* _SOURCE RECORDS_:
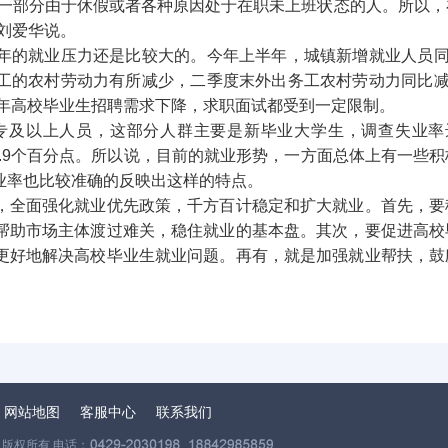
有一部分由于休假或者各种原因处于在职未上班状态的人。所以，
刘爱华说。
年的就业压力还是比较大的。今年上半年，城镇新增就业人员同比
工的农村劳动力有所减少，二季度末外出务工农村劳动力同比减少
今年高校毕业生招聘需求下降，求职面试都受到一定限制。
大专及以上人员，这部分人群主要是新毕业大学生，调查失业率达
上升3.9个百分点。所以说，目前的就业形势，一方面总体上有一些
业率也比较准确的反映出这样的特点。
，全面强化就业优先政策，千方百计稳定和扩大就业。首先，要
帮助市场主体渡过难关，稳住就业的基本盘。其次，要促进高校
更好地解决高校毕业生就业问题。再有，就是加强就业帮扶，鼓
网站地图
客服中心
联系我们
版权所有 电话：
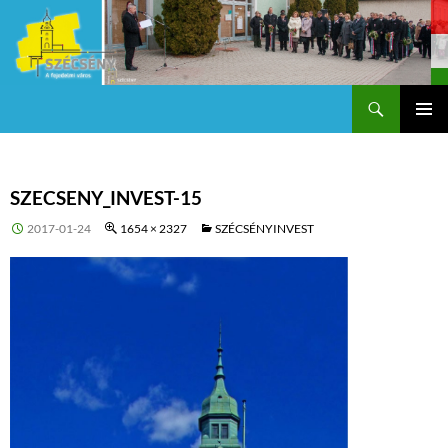
Keresés
Szécsény a fejedelmi Város
KILÉPÉS
Els
A
TARTALOMBA
me
SZECSENY_INVEST-15
2017-01-24
1654 × 2327
SZÉCSÉNYINVEST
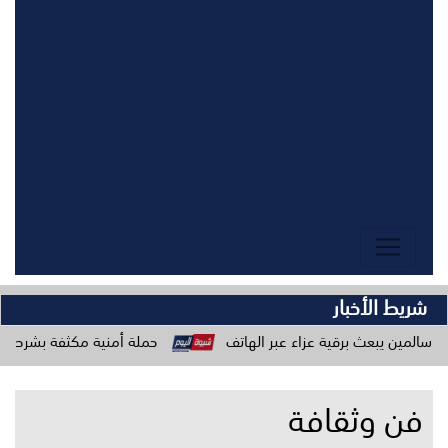
شريط الأخبار
برقية عزاء عبر الهاتف
حملة أمنية مكثفة بشرطة ساحل حضرموت ل
فن وثقافة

* _TO-DO ITEM_:
The expected answer is the full listing above, transcribed exactly and without pictures.

* _TASK RESULT_:
有一部分由于休假或者各种原因处于在职未上班状态的人。所以，
刘爱华说。
年的就业压力还是比较大的。今年上半年，城镇新增就业人员同比
工的农村劳动力有所减少，二季度末外出务工农村劳动力同比减少
今年高校毕业生招聘需求下降，求职面试都受到一定限制。
大专及以上人员，这部分人群主要是新毕业大学生，调查失业率达
上升3.9个百分点。所以说，目前的就业形势，一方面总体上有一些
业率也比较准确的反映出这样的特点。
，全面强化就业优先政策，千方百计稳定和扩大就业。首先，要
帮助市场主体渡过难关，稳住就业的基本盘。其次，要促进高校
更好地解决高校毕业生就业问题。再有，就是加强就业帮扶，鼓
网站地图
客服中心
联系我们
版权所有 电话：
Keresés
Szécsény a fejedelmi Város
KILÉPÉS
Els
A
TARTALOMBA
me
SZECSENY_INVEST-15
2017-01-24
1654 × 2327
SZÉCSÉNYINVEST
شريط الأخبار
برقية عزاء عبر الهاتف
حملة أمنية مكثفة بشرطة ساحل حضرموت ل
فن وثقافة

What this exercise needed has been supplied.